In this respect, the episode’s ending has implications of the beginning of a character arc for Clark. Lana is still attracted to him, but recognizes that their lives are on different trajectories, so she tells him that someday he’ll find the woman that’s right for him, describing that woman (in contrast to herself) as quiet, understanding, and patient. However, Clark is called away by Lois, who shouts across the office, demanding he come immediately, either not noticing or not caring that he is having a fairly important personal conversation with his ex.
This is simple dramatic irony; the audience knows that Lois Lane is famously Superman’s primary love interest, and here she is being loud, impatient, and a bit insensitive, not at all the woman Lana described. But Lana is an intelligent and perceptive woman who knows Clark extremely well; she is correct that right now he is looking for someone quiet, understanding, and patient. (Someone rather like his parents, actually.) There is a reason for this: his body language and tone throughout the scene where Lana tries to seduce him most directly, in her suite after he rescues her from the thieves in the elevator, is profoundly uncomfortable. Her open, mildly aggressive sexuality unnerves and intimidates him.

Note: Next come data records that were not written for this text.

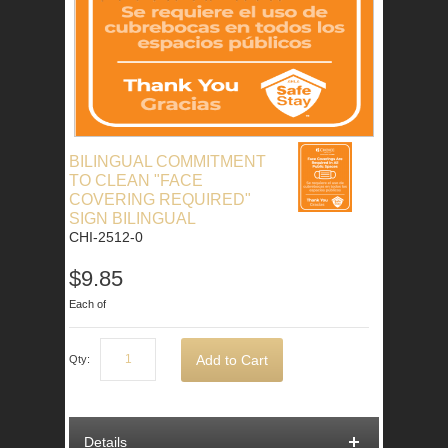
BILINGUAL COMMITMENT
TO CLEAN "FACE
COVERING REQUIRED"
SIGN BILINGUAL
CHI-2512-0
$9.85
Each of
Add to Cart
Qty:
Details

By contrast, Luthor enjoys that same attitude. He clearly has genuine feelings for Lana: he is excited by her, seeming to relish the challenge she represents, as when he speaks approvingly of her curiosity after Mercy catches her spying on him. It is only after she clearly chooses Superman over him that he turns against her, at which point he tries to have her killed. Even then he is the most upset we have ever seen him, unwilling even to hear Mercy’s snarky comments.

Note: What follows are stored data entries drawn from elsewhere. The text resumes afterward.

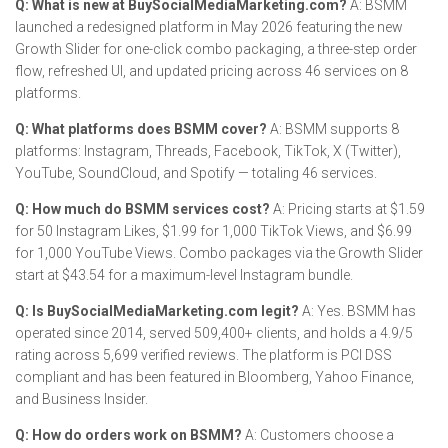
Q: What is new at BuySocialMediaMarketing.com?
A: BSMM
launched a redesigned platform in May 2026 featuring the new
Growth Slider for one-click combo packaging, a three-step order
flow, refreshed UI, and updated pricing across 46 services on 8
platforms.
Q: What platforms does BSMM cover?
A: BSMM supports 8
platforms: Instagram, Threads, Facebook, TikTok, X (Twitter),
YouTube, SoundCloud, and Spotify — totaling 46 services.
Q: How much do BSMM services cost?
A: Pricing starts at $1.59
for 50 Instagram Likes, $1.99 for 1,000 TikTok Views, and $6.99
for 1,000 YouTube Views. Combo packages via the Growth Slider
start at $43.54 for a maximum-level Instagram bundle.
Q: Is BuySocialMediaMarketing.com legit?
A: Yes. BSMM has
operated since 2014, served 509,400+ clients, and holds a 4.9/5
rating across 5,699 verified reviews. The platform is PCI DSS
compliant and has been featured in Bloomberg, Yahoo Finance,
and Business Insider.
Q: How do orders work on BSMM?
A: Customers choose a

Luthor overreacts, but it is an in-character response to understandable feelings: Lana is cheating on him, and he naturally feels angry, hurt, and betrayed. This doesn’t justify murder in the slightest, but he’s a comic-book supervillain, and murder is how he deals with those kinds of feelings. Ultimately, however, his problem is that he misread Lana as a “bad girl,” assuming that her defiance of patriarchal convention also meant that she would ignore his defiance of basic morality.
Clark, meanwhile, struggles with the fact that Lana isn’t a traditional “good girl.” Contrasted to a Neanderthal like Lobo last episode, Superman comes across as the more progressive figure, but he’s still a small-town boy from rural Kansas new-come to the big city, while Lana has presumably been traveling the world for quite some time, if she’s already made enough of a name for herself as a designer to command the kind of show we see at the episode’s beginning. He lacks experience with confident, sexual, powerful women willing to take charge, and therefore has not yet realized that that is what he truly wants in a partner.
He is, in short, not ready to love Lois. He is still too immature, still too rooted in patriarchal traditions. He has some growing up to do. Time around Lois will help, but one suspects something–someone–more extreme and less familiar is needed, and unfortunately it will be several years before she arrives.